Beginning Tuesday, June 1, 2021 | 12:00 pm PT | 3:00 pm ET

Registration https://stanford.zoom.us/webinar/register/WN_fGlZBVfcRJqsLNgdyL18Og

Japan’s Meiji Restoration brought swift changes through Japanese adoption of Western-style modernization and imperial expansion. Fanning the Flames brings together a range of scholarly essays and collected materials from the Hoover Institution Library & Archives detailing how Japanese propaganda played an active role in fostering national identity and mobilizing grassroots participation in the country’s transformation and wartime activities, from with the First Sino-Japanese War (1894–95) to the end of World War II.
The Fanning the Flames Speaker Series highlights conversations with leading scholars of modern East Asian history, art, and propaganda and is presented in conjunction with the book and upcoming online and physical exhibitions.

Events in the Series:
Tuesday, June 1
12:00 pm PT | 3:00 pm ET

Anchors of History: The Long Shadow of Japanese Imperial Propaganda
Speaker: Barak Kushner, Cambridge University.
Moderator: the Payson J. Treat Distinguished Research Fellow in Contemporary Asia at the Hoover Institution

Thursday, June 10
4:00 pm PT | 7:00 pm ET
“War Fever” as Fueled by the Media and Popular Culture: The Path Taken by Meiji Japan’s Policies of “Enrich the Country” and “Strengthen the Armed Forces”
Speaker: Toshihiko Kishi, professor at the Center for Southeast Asian Studies, Kyoto University
Moderator: Kay Ueda, curator of the Japanese Diaspora Collection, Hoover Institution Library & Archives


Additional Lectures in the Series
Dates and titles to be announced
Yuma Totani, professor of Japan, University of Hawaiʻi at Mānoa
Alice Tseng, Professor of Art History, Boston University

Participant Bios:
Barak Kushner is professor of East Asian history and the chair of Japanese Studies in the Faculty of Asian and Middle Eastern Studies at the University of Cambridge. He has edited numerous books and written several monographs, including the award-winning Men to Devils, Devils to Men: Japanese War Crimes and Chinese Justice (Cambridge, MA: Harvard University Press, 2015). In 2020 he hosted several episodes of a major Chinese documentary on Japanese war crimes and is currently writing a book titled The Construction of Injustice in East Asia: Japan versus Its Neighbors.

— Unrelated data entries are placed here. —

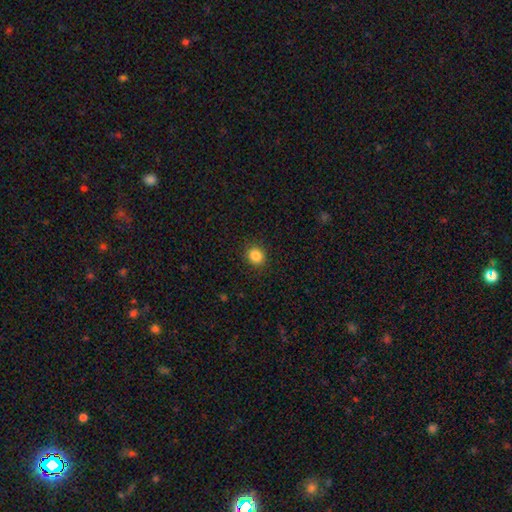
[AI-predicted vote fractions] Smooth or featured: smooth — 85% (star or artifact — 11%)
How rounded: round — 78% (in between — 21%)
Merging: none — 91% (minor disturbance — 6%)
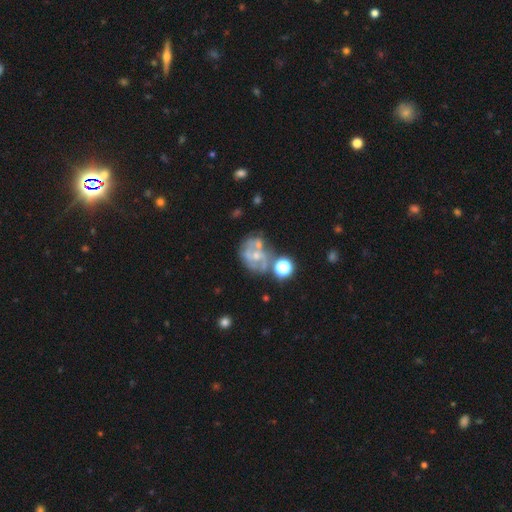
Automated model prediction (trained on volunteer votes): Smooth or featured?
  - featured or disk: 67% *
  - smooth: 20%
  - star or artifact: 13%
Edge-on disk?
  - no: 98% *
  - yes: 2%
Bar?
  - no: 70% *
  - weak: 23%
  - strong: 7%
Spiral arms?
  - yes: 61% *
  - no: 39%
Bulge size?
  - small: 50% *
  - moderate: 39%
  - none: 7%
  - large: 2%
  - dominant: 1%
Merging?
  - none: 39% *
  - merger: 24%
  - minor disturbance: 19%
  - major disturbance: 18%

Michael Auslin is the Payson J. Treat Distinguished Research Fellow in Contemporary Asia at the Hoover Institution, Stanford University. A historian by training, he specializes in U.S. policy in Asia and geopolitical issues in the Indo-Pacific region. His publications include Negotiating with Imperialism: The Unequal Treaties and the Culture of Japanese Diplomacy (Cambridge, MA: Harvard University Press, 2004) and Asia’s New Geopolitics: Essays on Reshaping the Indo-Pacific (Stanford, CA: Hoover Institution Press, 2020).

Toshihiko Kishi is a professor at the Center for Southeast Asian Studies, Kyoto University. His research covers twentieth-century Asian history, East Asian regional studies, and media studies. He has published extensively on East Asian history, most recently as co-editor of Picturing Taiwan: The Asahi Shimbun Press Photo Selections (Taipei: Institute of Taiwan History, Academia Sinica, 2020), and many other books. Professor Kishi is also a member of the Science Council of Japan and a senior researcher at the Research Center for Science Systems, Japan Society for the Promotion of Science.

Kaoru “Kay” Ueda is the curator of the Japanese Diaspora Collection at the Hoover Institution Library & Archives. She curated many of the materials used in the Fanning the Flames book and exhibition. Ueda manages the Japanese Diaspora Initiative, endowed by an anonymous gift to promote the study of overseas Japanese history during the Empire of Japan period. She is the editor of On a Collision Course: The Dawn of Japanese Migration in the Nineteenth Century (Stanford, CA: Hoover Institution Press, 2020).